ECLI:NL:RBMNE:2019:4618
Rechtbank Midden-Nederland
- Tussenuitspraak
- Rechtspraak.nl
Onbevoegdheid van de heffingsambtenaar bij uitspraak op bezwaar tegen naheffingsaanslag parkeerbelasting
In deze tussenuitspraak van de Rechtbank Midden-Nederland, gedateerd 3 oktober 2019, wordt de onbevoegdheid van de heffingsambtenaar van de gemeente Hilversum bij de uitspraak op bezwaar tegen een naheffingsaanslag parkeerbelasting behandeld. Eiser had op 14 maart 2018 een naheffingsaanslag van € 64,90 ontvangen, welke hij betwistte.
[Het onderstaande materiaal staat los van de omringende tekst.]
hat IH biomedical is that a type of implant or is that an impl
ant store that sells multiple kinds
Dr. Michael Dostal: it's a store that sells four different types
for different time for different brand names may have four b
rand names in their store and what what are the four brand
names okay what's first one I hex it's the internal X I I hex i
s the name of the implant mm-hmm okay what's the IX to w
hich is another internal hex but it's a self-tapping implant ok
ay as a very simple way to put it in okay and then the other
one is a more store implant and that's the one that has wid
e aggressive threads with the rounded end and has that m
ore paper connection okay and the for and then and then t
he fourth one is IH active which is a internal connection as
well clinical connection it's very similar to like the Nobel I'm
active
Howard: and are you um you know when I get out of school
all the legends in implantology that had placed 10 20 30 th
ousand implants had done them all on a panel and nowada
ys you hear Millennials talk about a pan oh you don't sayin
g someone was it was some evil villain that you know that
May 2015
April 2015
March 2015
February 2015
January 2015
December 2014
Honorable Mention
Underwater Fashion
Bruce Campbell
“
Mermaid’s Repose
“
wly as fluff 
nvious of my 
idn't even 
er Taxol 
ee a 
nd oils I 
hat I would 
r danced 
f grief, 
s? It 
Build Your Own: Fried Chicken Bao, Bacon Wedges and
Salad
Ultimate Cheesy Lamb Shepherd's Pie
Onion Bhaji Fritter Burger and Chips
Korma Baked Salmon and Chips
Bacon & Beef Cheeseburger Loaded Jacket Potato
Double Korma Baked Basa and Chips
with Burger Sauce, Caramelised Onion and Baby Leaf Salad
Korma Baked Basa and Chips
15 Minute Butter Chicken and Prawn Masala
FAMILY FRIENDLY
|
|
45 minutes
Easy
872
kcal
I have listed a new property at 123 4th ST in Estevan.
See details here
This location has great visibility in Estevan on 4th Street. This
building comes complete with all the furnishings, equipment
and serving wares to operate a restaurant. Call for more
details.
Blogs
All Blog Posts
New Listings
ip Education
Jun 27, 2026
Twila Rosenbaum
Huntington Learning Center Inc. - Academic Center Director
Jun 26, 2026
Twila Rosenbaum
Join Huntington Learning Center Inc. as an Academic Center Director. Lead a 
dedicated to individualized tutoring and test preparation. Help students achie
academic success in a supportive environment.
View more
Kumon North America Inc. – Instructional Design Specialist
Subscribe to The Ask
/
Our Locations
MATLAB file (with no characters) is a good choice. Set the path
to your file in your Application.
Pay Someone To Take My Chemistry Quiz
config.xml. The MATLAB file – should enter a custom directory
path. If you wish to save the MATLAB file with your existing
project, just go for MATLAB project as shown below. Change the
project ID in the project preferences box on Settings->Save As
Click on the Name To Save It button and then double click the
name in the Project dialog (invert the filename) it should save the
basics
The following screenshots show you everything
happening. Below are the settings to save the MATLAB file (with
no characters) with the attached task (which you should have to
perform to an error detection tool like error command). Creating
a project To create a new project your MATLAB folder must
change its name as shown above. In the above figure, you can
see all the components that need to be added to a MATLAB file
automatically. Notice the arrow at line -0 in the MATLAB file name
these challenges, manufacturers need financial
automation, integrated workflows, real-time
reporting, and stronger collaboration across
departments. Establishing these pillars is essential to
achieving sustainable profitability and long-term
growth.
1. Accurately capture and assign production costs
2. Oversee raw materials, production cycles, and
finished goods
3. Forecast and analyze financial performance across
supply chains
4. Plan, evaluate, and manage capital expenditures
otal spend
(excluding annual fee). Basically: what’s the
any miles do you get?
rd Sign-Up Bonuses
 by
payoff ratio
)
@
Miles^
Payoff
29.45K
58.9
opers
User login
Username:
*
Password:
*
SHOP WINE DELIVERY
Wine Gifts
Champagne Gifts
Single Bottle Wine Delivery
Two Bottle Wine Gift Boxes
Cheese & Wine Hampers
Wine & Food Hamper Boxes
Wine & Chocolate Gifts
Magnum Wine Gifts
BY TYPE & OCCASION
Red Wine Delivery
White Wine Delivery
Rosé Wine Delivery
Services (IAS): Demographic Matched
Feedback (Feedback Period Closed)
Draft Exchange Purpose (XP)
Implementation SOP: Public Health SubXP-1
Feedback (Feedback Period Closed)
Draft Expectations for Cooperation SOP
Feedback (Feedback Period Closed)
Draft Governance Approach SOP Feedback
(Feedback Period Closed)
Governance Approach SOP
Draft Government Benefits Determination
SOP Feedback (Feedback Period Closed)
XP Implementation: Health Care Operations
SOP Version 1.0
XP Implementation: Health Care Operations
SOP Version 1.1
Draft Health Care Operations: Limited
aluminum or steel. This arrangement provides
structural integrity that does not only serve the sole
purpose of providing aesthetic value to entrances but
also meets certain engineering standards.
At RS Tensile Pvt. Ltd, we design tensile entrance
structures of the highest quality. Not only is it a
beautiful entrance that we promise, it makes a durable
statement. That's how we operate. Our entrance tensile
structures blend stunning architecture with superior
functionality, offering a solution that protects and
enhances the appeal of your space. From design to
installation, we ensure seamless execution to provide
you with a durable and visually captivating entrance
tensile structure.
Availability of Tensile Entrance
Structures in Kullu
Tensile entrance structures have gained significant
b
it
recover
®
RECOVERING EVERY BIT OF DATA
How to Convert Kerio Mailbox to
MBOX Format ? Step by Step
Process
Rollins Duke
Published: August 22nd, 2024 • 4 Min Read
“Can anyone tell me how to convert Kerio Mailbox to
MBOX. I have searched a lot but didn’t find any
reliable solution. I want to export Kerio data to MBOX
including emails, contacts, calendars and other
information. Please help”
De heffingsambtenaar verklaarde het bezwaar ongegrond, waarna eiser beroep instelde. Tijdens de zitting op 30 augustus 2019 was eiser afwezig, maar de gemachtigde van de verweerder was aanwezig.
De rechtbank constateert dat de uitspraak op bezwaar is gedaan door een medewerker van ParkeerService, terwijl de bevoegdheid om dergelijke uitspraken te doen niet aan deze instantie was gemandateerd. Dit leidt tot de conclusie dat de uitspraak op bezwaar onbevoegd is genomen. De rechtbank wijst erop dat de heffingsambtenaar de bevoegdheid om bezwaar te behandelen niet kan mandateren aan ParkeerService, omdat deze instantie ook verantwoordelijk is voor het opleggen van naheffingsaanslagen. De rechtbank biedt verweerder de gelegenheid om het gebrek te herstellen binnen een termijn van vier weken.
De rechtbank houdt verdere beslissingen aan tot de einduitspraak op het beroep, waarbij ook de proceskosten en het griffierecht nog niet worden behandeld. De uitspraak is openbaar gemaakt op 3 oktober 2019 en is gedaan door rechter R.C. Moed, in aanwezigheid van griffier M. Knoop.